- Quoted passage
Native Americans, both North and South, didn’t have horses until Europeans brought them in the 1500s. The history of the Americas would probably have been much different had horses been native to the region.
AIUI, a type of horse evolved in North America but disappeared around the time humans arrived. The next horse to arrive was, indeed, from the conquistadors. The horse played a not small role, along with large dogs, as well as diseases (unintentionally) to subdue the Aztecs.
Oxen can outpull horses, pound for pound, and are more enduring under work. They are more efficient eaters and go lame less frequently. There’s a reason Conestoga wagons were pulled by teams of oxen. They are of course, mortally slow. Until the very heavy European draft horses were developed (and interestingly they are genetically more closely related to the hairy native ponies of western Europe than the horses more their size), there was no contest, oxen were far better draft animals.

- Items stored from a collection
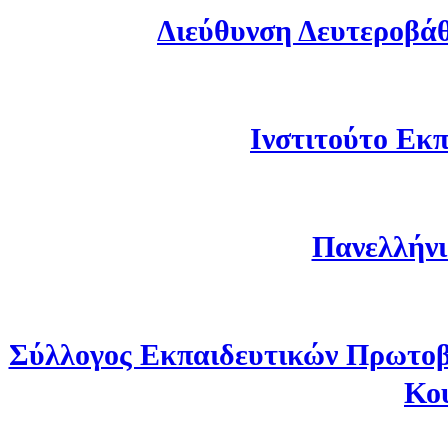
Διεύθυνση Δευτεροβά
Ινστιτούτο Εκπ
Πανελλήνι
Σύλλογος Εκπαιδευτικών Πρωτοβ
Κο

- Required actions
**1.** Transcribe the passage on horses and oxen from "Native Americans, both" up to and including "to the region.".
**2.** According to the passage on horses and oxen, when did Europeans bring horses to the Americas?
**3.** Explain why, according to the passage on horses and oxen, oxen were far better draft animals before the very heavy European draft horses were developed.
These items come from a different source than the text.

- Replies
**1.**
Native Americans, both North and South, didn’t have horses until Europeans brought them in the 1500s. The history of the Americas would probably have been much different had horses been native to the region.

**2.** In the 1500s.

**3.** Oxen can outpull horses pound for pound and are more enduring under work. They also eat more efficiently and go lame less often than horses.